Jim finished up with, “And then we’ll be back on Earth for more refits. Command wants to see how the ship is performing. They have concerns about some of the new configurations.”
“Now they tell us?” Ny laughed, an easy laugh finally. And she grinned at Chapel. “Let me guess. You two going to Miami while we’re at liberty?”
“The thought had crossed our minds.” Jim looked at Spock. “You?”
Spock nodded in the helpless way of a man who has no plans at a time when he really should. Ny managed to give him only a short glare, but Chapel could tell they’d already had words about this.

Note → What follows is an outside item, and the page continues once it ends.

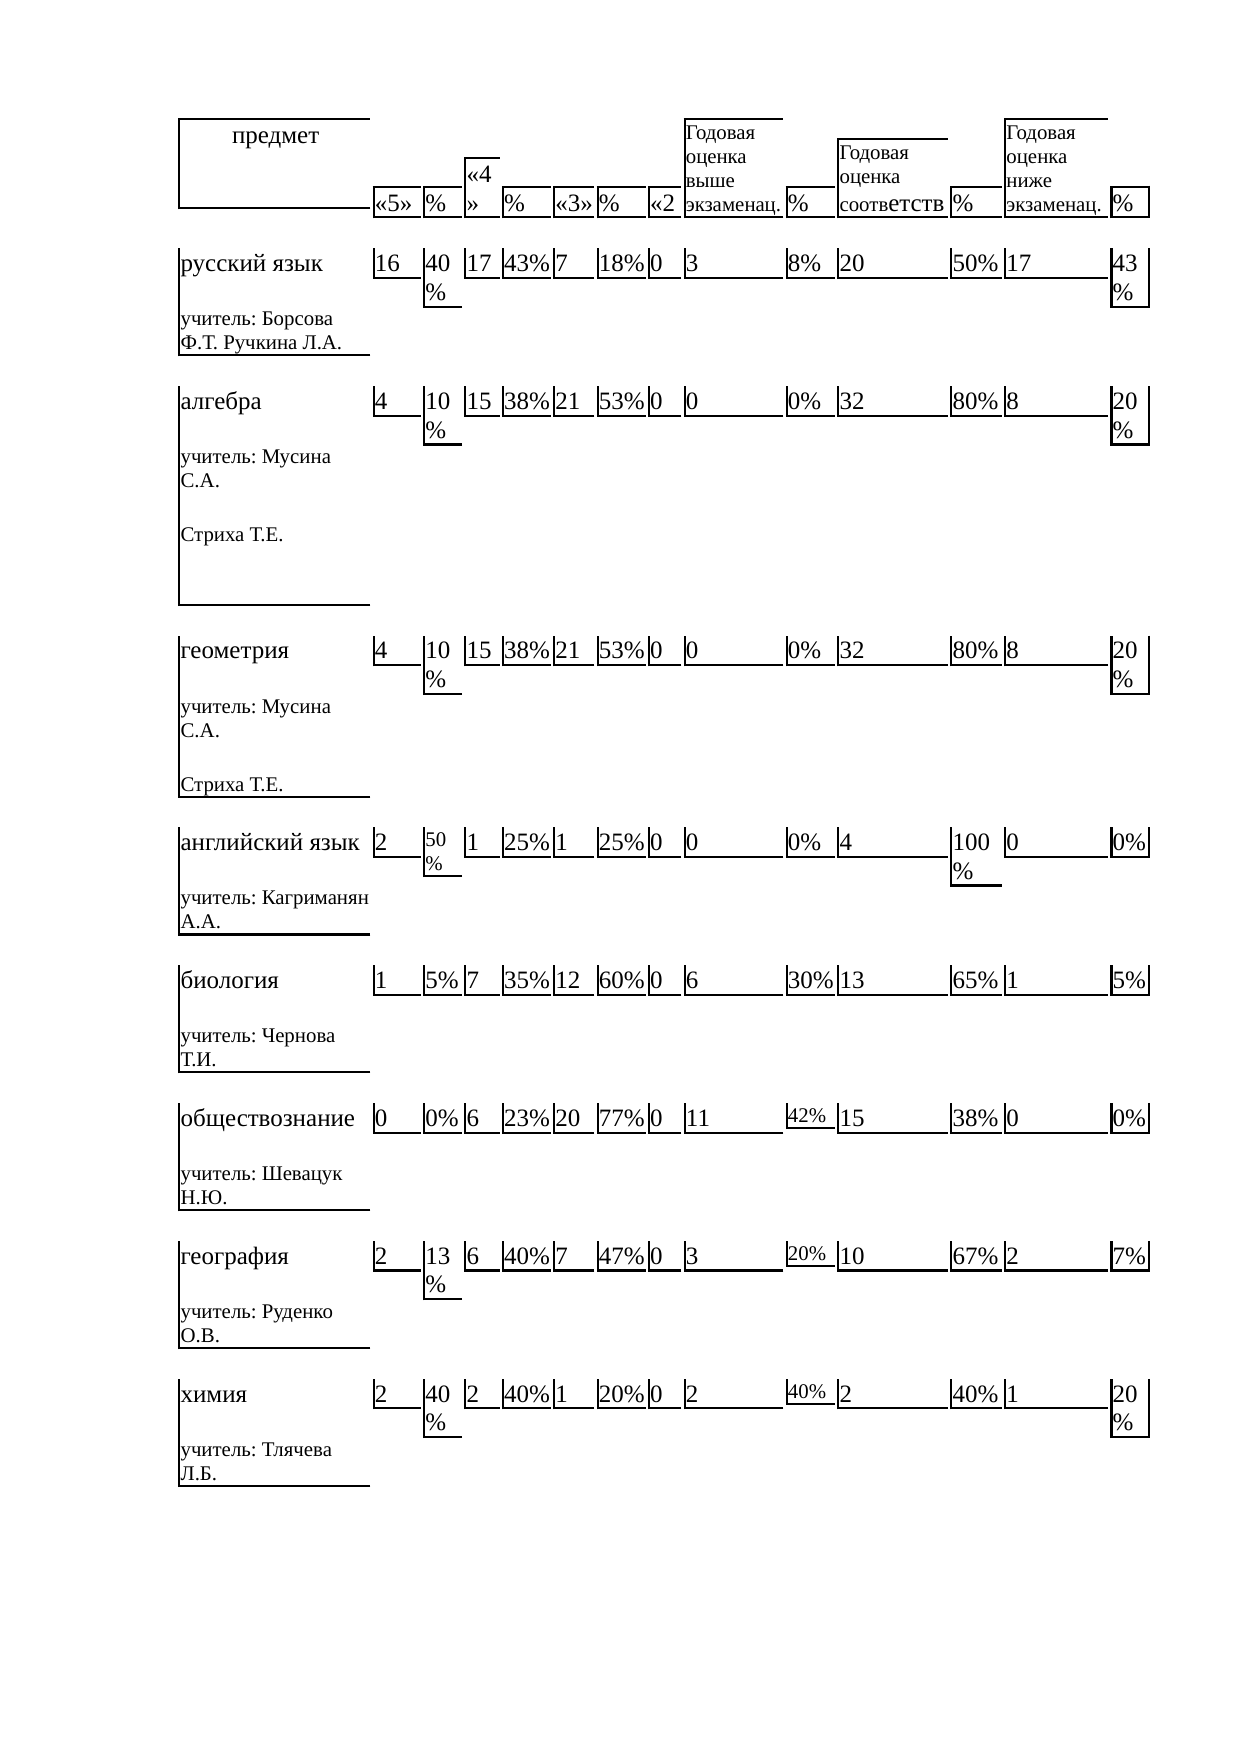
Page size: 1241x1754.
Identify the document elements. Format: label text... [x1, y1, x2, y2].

Chapel turned to Ny. “You should come with us. The water is so blue.”
“Was,” Jim said softly.
“True. Was. Well, if it’s not, we’ll find somewhere that is. There must be a beach we can walk on somewhere on our home planet.” She saw Spock’s face go almost tender and smiled at him. “You think you can stomach being a beachcomber, Spock?”
He looked at Jim, then at Ny. His look so full of love for the two of them, it made Chapel’s heart hurt. Then he looked back at her. She expected nothing but saw the same amusement she felt for him. “I believe I could. If it is what we all wish to do.”
“It’s a date, then.” Jim pulled her close, kissed her quickly, the first time he’d done it in public, but she could tell he was very happy with her. “All right, I know Spock and I can play chess but that leaves you two wonderful women out. What do you want to do that’s right for a foursome.”
Chapel saw the dartboard was free, nodded toward it with her chin.
Jim grinned evilly. “What say we make this a little bit interesting?”
Chapel shook her head frantically at Ny, who frowned, having never witnessed her prowess with pointy flying sticks.
Spock was already standing. “Define interesting, Jim.”
“Whoever loses buys dinner the first night.”
Again, Chapel shook her head frantically.
“I don’t think Christine wants to play sir—Jim.” Ny sounded as if she was truly concerned.
“Oh to hell with it. 501. Single in, double out.” She stomped toward the dartboard.
“I’m with her,” she heard Jim say, a definite note of glee in his voice.